Supported by Canada’s only community transit pass program, 36 percent of UniverCity residents use transit as their primary mode of transportation – three times the average transit use elsewhere in Burnaby.

UNIVERCITY BY THE NUMBERSWhy We Do It

SFU Community Trust has two primary goals in developing the UniverCity community: firstly, to create a model of sustainable community development on Burnaby Mountain that supports university life while furthering broader goals to create a more sustainable society; and secondly, to generate endowment wealth in support of teaching and research at SFU.

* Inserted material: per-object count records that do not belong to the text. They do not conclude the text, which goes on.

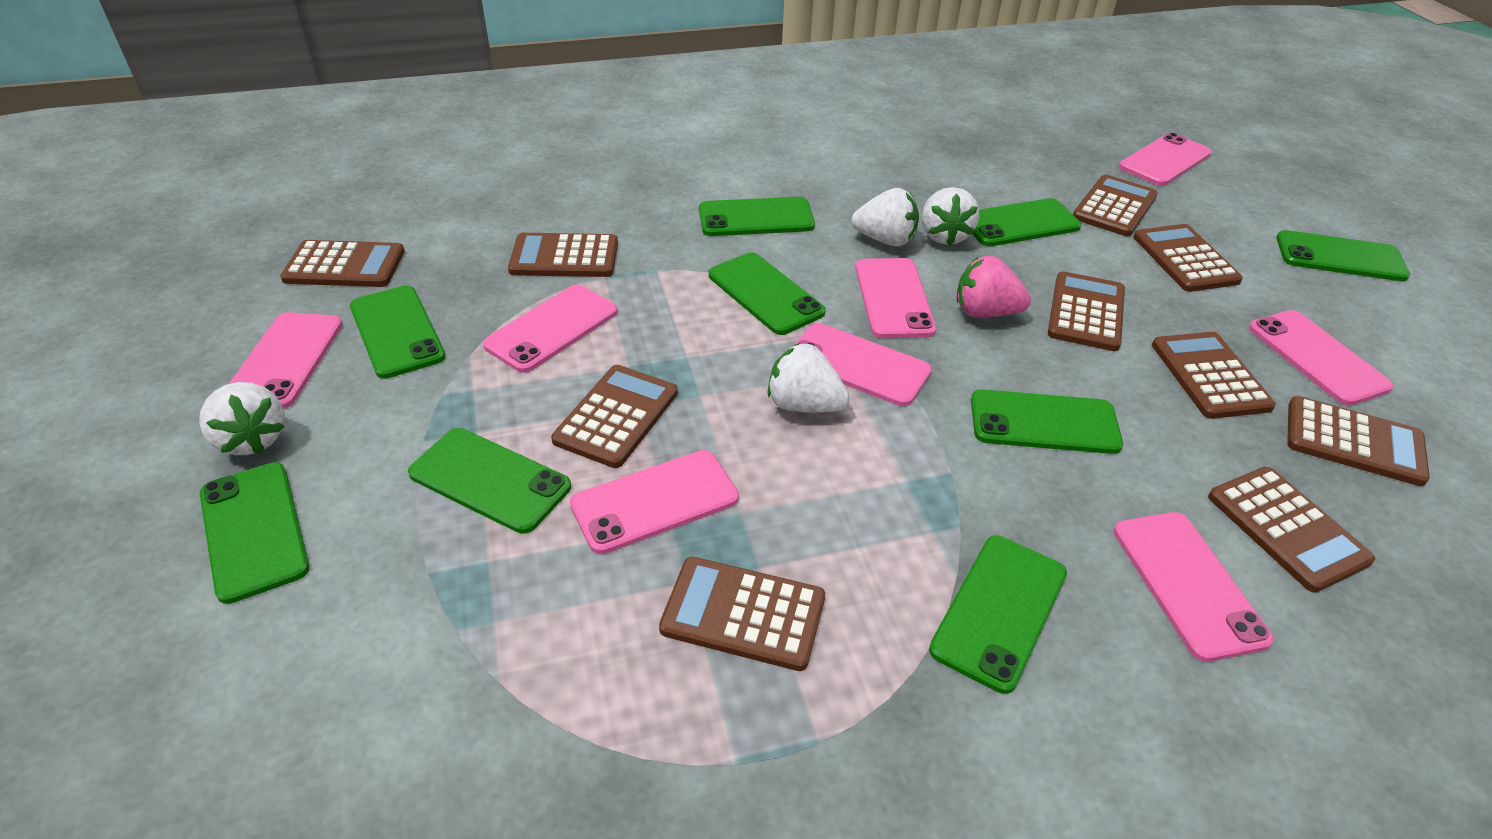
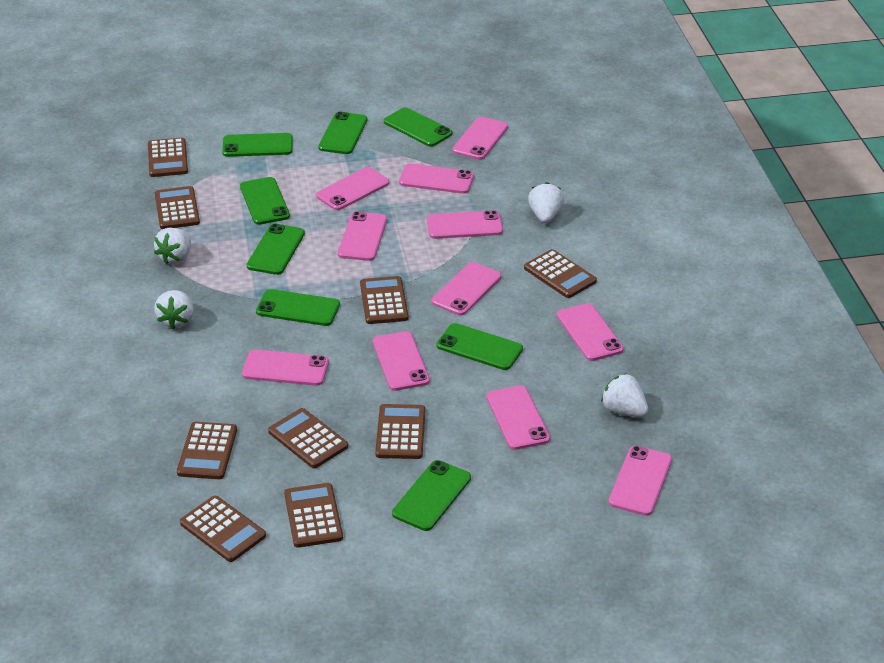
brown calculator: 10 -> 9
green phone: 9 -> 8
pink phone: 8 -> 11
pink strawberry: 1 -> 0

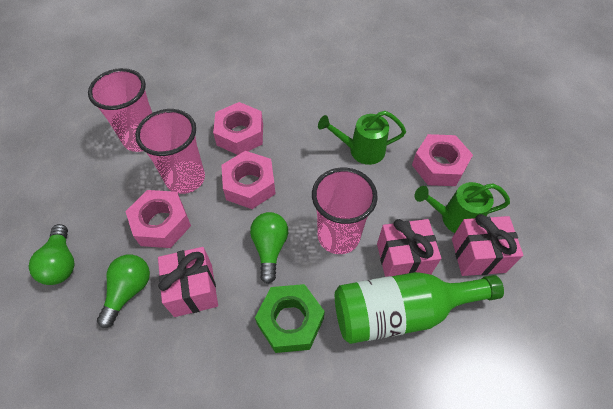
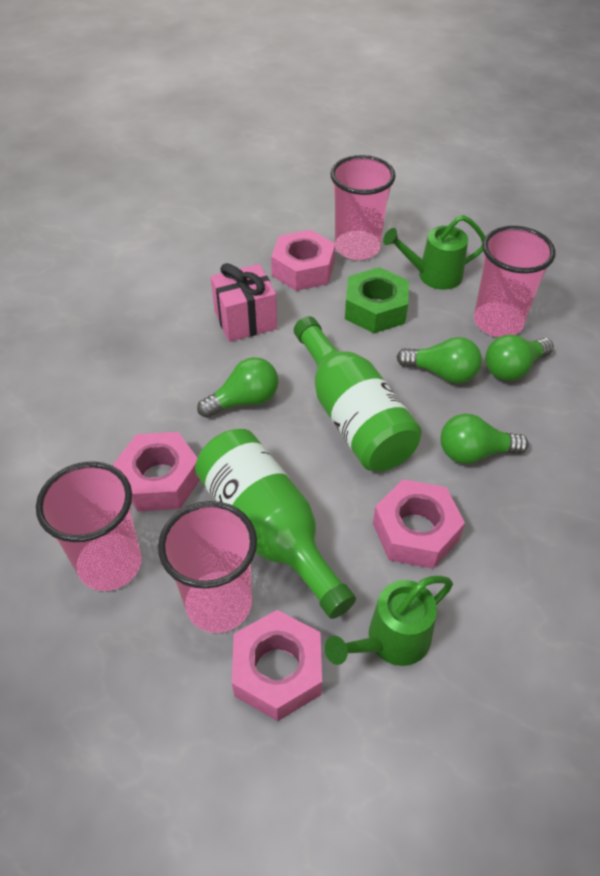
green bottle: 1 -> 2
green light bulb: 3 -> 4
pink cup: 3 -> 4
pink gift: 3 -> 1

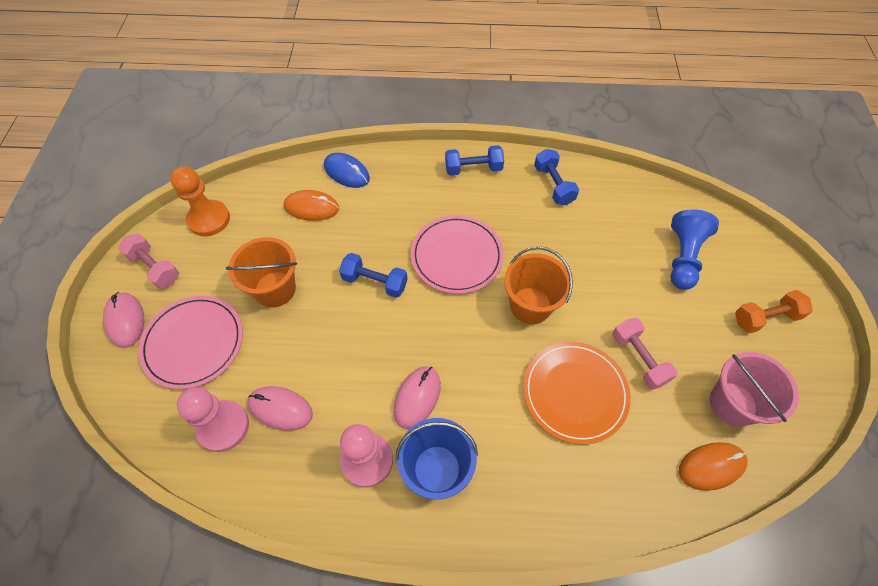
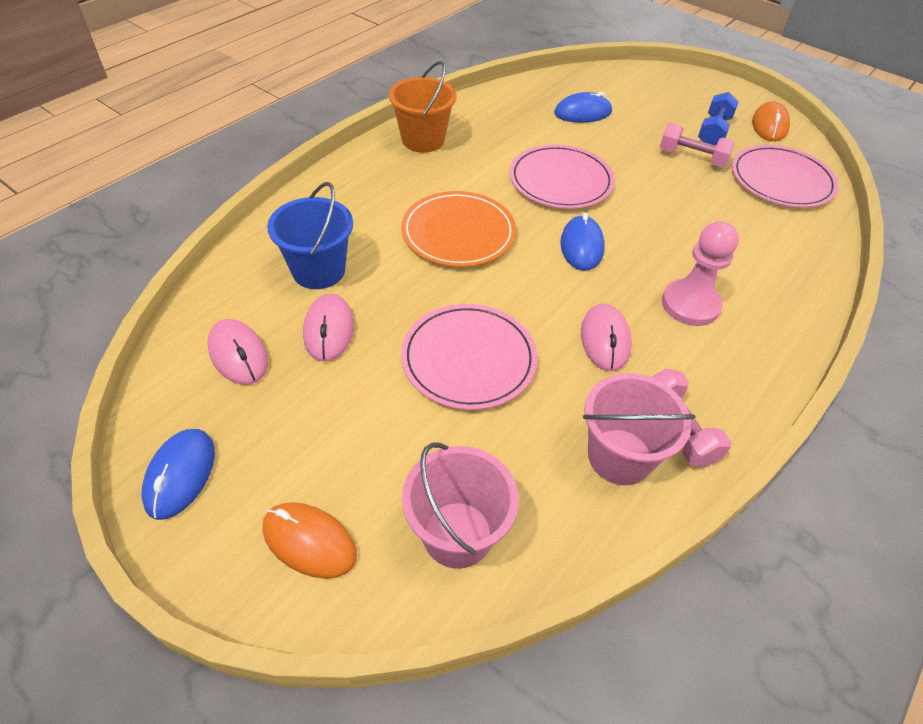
blue dumbbell: 3 -> 1
blue mouse: 1 -> 3
blue pawn: 1 -> 0
orange bucket: 2 -> 1
orange dumbbell: 1 -> 0
orange pawn: 1 -> 0
pink bucket: 1 -> 2
pink pawn: 2 -> 1
pink plate: 2 -> 3

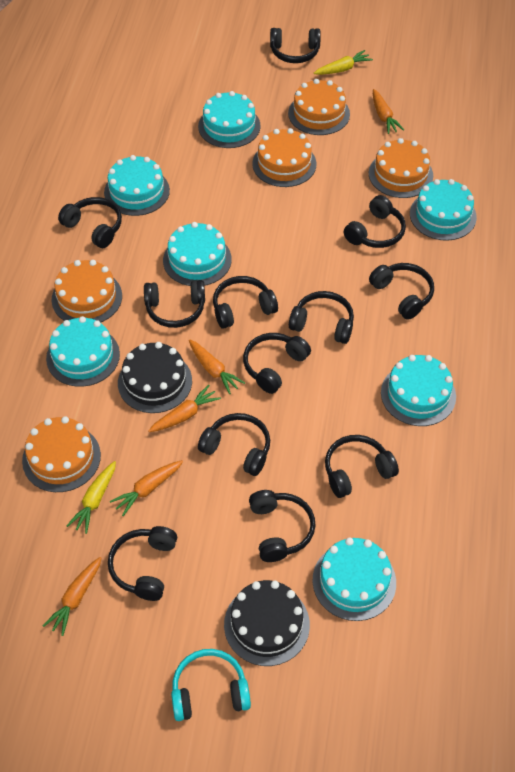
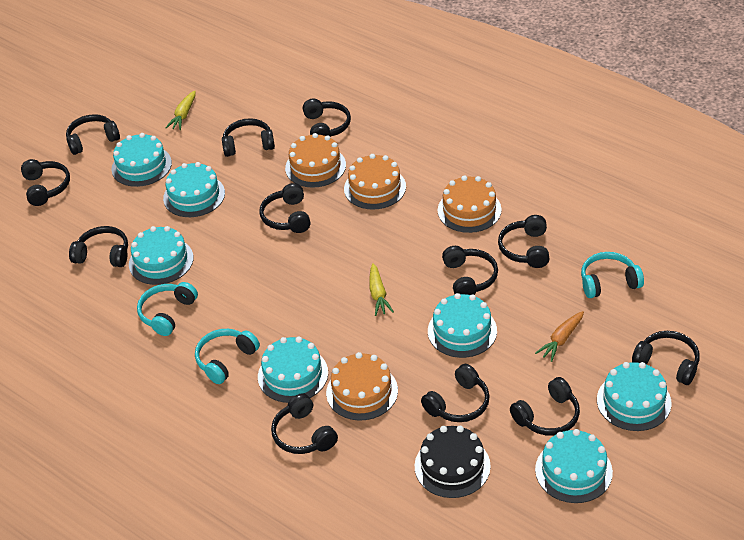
black cake: 2 -> 1
orange cake: 5 -> 4
orange carrot: 5 -> 1
turquoise headphones: 1 -> 3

UniverCity is internationally recognized for its innovations in green building and community design. Over the past few years UniverCity has received the American Planning Association’s inaugural National Planning Excellence Award for innovation in green community planning; a Gold Award in the Sustainable Projects Category at the UN-backed LivCom Awards; and an Urban Land Institute Award for Excellence: the Americas for best practices in land use and development. The community is founded on four ‘Cornerstones of Sustainability’ - Environment, Equity, Economy and Education – these principles continue to guide the development today.

The project has also been successful in supporting the mission of SFU. To date, the Trust has distributed more than $25 million to SFU to support the university’s endowment with a goal of generating between $150 and $170 million (in today’s dollars) by the time the community is built out.

The growing community on Burnaby Mountain directly supports campus life through the provision of new services and housing options for faculty, staff, and students, and the ongoing development of UniverCity provides opportunities for student internships, research projects, teaching activities, and employment.

Looking forward to 2011, we will continue to do what we do best – building a remarkable, sustainable and livable community on Burnaby Mountain.